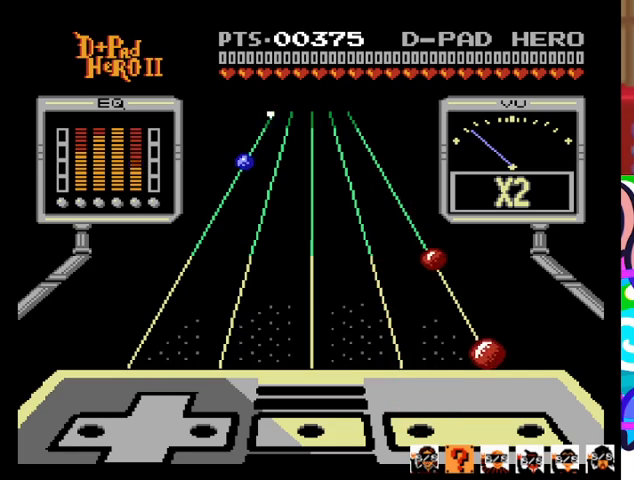
Gameplay with a controller (PlayStation layout); each line is a JSON object with the inputs held at the frame after it. "events" lists button and stick changes between this image and that frame as [ms after this image, input, new state], when the widget could be followed in between. Not read: left_stick right_stick.
{"buttons": [], "events": []}
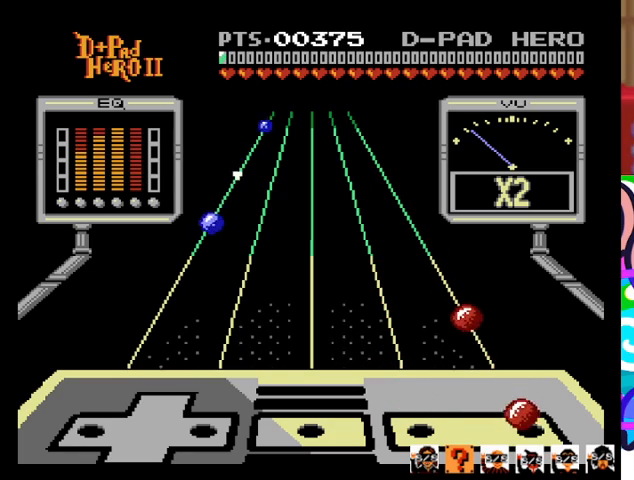
{"buttons": [], "events": [[67, "CROSS", "down"], [200, "CROSS", "up"]]}
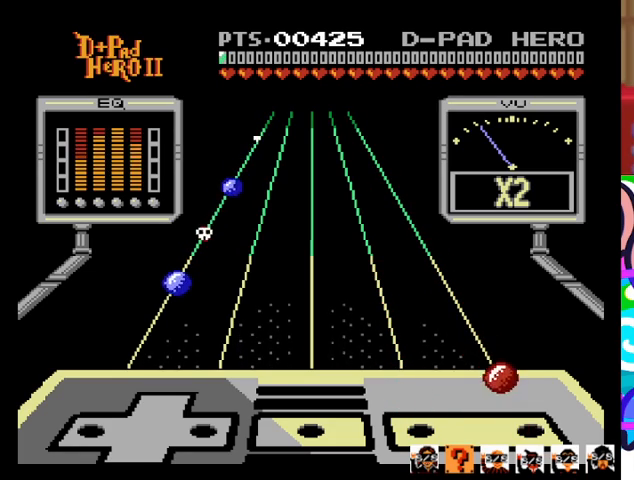
{"buttons": [], "events": [[300, "CROSS", "down"], [400, "CROSS", "up"]]}
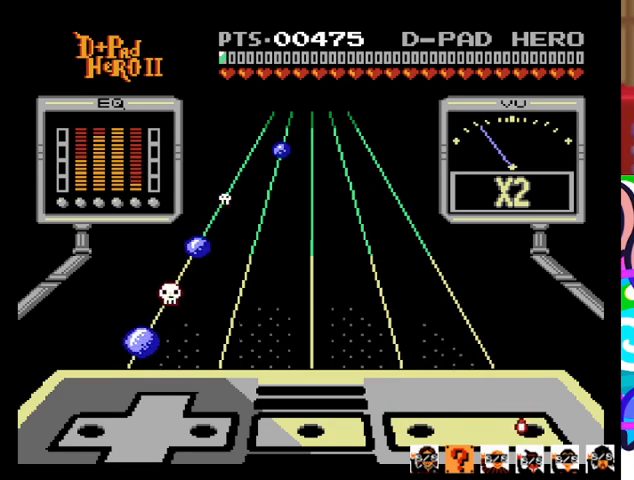
{"buttons": [], "events": []}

*****

Repeat every line of the data above exactly, but drop the pictures.

### WRITTEN ANSWER
Gameplay with a controller (PlayStation layout); each line is a JSON object with the inputs held at the frame after it. "events" lists button and stick changes between this image and that frame as [ms after this image, input, new state], when the widget could be followed in between. Not read: left_stick right_stick.
{"buttons": [], "events": []}
{"buttons": [], "events": [[67, "CROSS", "down"], [200, "CROSS", "up"]]}
{"buttons": [], "events": [[300, "CROSS", "down"], [400, "CROSS", "up"]]}
{"buttons": [], "events": []}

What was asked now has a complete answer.